TEXTO DEL EJERCICIO:

┄┄┄┄┄┄┄┄┄┄

# MEDIO FÍSICO > Ríos >  Serie de documentales: "Las tareas del agua"

## Salut

> *El río Segura protagoniza la serie documental de TVE sobre Las Tareas del Agua
> El programa realiza un recorrido desde la desembocadura al su nacimiento, describiendo los esfuerzos realizados para recuperar el cauce*
> 
> El río Segura protagoniza la última entrega de la serie documental _Las Tareas del Agua_, un recorrido por los ríos y las cuencas más importantes de la Península Ibérica, que pretende dar a conocer el mayor tesoro natural del planeta y su situación presente y futura en España, gracias a la coproducción entre Televisión Española y el Ministerio de Medio Ambiente y Medio Rural y Marino.
> 
> Este capítulo, titulado _En busca de la transparencia_, se puede ver en la siguiente dirección (http://www.rtve.es/mediateca/videos/...a/677961.shtml), y en él se explica que, tras largas y penosas agonías, muchos de los ríos peninsulares han comenzado a recuperar su salud perdida, considerando que pocos ejemplos superan al que ofrece el río Segura.
> 
> Las cámaras de “Las tareas del agua” remontan sus cauces, desde la desembocadura en Guardamar (Alicante) hasta su nacimiento en Santiago-Pontones (Jaén), para describir los esfuerzos empeñados en la recuperación de la transparencia del río Segura, encabezados por la Confederación Hidrográfica del Segura, cuya Guardería Fluvial ha colaborado activamente en la producción de este capítulo.

┄┄┄┄┄┄┄┄┄┄

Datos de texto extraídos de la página
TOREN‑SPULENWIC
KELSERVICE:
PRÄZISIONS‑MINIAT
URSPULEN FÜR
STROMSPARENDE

┄┄┄┄┄┄┄┄┄┄

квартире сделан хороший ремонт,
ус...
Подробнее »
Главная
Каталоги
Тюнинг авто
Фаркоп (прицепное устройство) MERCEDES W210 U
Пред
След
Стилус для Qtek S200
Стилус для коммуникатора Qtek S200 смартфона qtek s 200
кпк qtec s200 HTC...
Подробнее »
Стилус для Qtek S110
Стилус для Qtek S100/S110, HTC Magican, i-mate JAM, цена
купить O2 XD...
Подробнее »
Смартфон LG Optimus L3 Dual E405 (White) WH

┄┄┄┄┄┄┄┄┄┄

CONJUNTO DE TAREAS:
(a) Convierte en una lista JSON de cadenas, una por línea y sin las líneas en blanco, las líneas de los registros que van desde la que contiene "квартире сделан хороший" hasta la que contiene "Смартфон LG Optimus L3 Dual E405 (White) WH", ambas incluidas.
(b) Completa el siguiente tramo del texto sobre el documental del río Segura a partir de donde termina.

TAREAS RESUELTAS:
(a)
[
  "квартире сделан хороший ремонт,",
  "ус...",
  "Подробнее »",
  "Главная",
  "Каталоги",
  "Тюнинг авто",
  "Фаркоп (прицепное устройство) MERCEDES W210 U",
  "Пред",
  "След",
  "Стилус для Qtek S200",
  "Стилус для коммуникатора Qtek S200 смартфона qtek s 200",
  "кпк qtec s200 HTC...",
  "Подробнее »",
  "Стилус для Qtek S110",
  "Стилус для Qtek S100/S110, HTC Magican, i-mate JAM, цена",
  "купить O2 XD...",
  "Подробнее »",
  "Смартфон LG Optimus L3 Dual E405 (White) WH"
]

(b)
> 
> ...


http://www.chsegura.es/export/descar...lriosegura.pdf

^^ Vamos a echarle un vistazo. Si es la serie que hacía Joaquín Araújo, puede estar chula  :Smile:   Hace ya casi 4 años que vinieron a grabar... si que se han demorado!


PD: Y la CHS con su autobombo y politización, como siempre...

----------


## Salut

Bueno, visto el docu... no cabe duda de que más de una administración ha metido su cuña publicitaria. Lamentable...  :Mad:

----------


## Xuquer

Si el Dios que reparte el tiempo me lo permite he de verlo  :Cool:  :Cool:

----------


## Salut

¿No tienes ni media horita para verlo en la web de RTVE?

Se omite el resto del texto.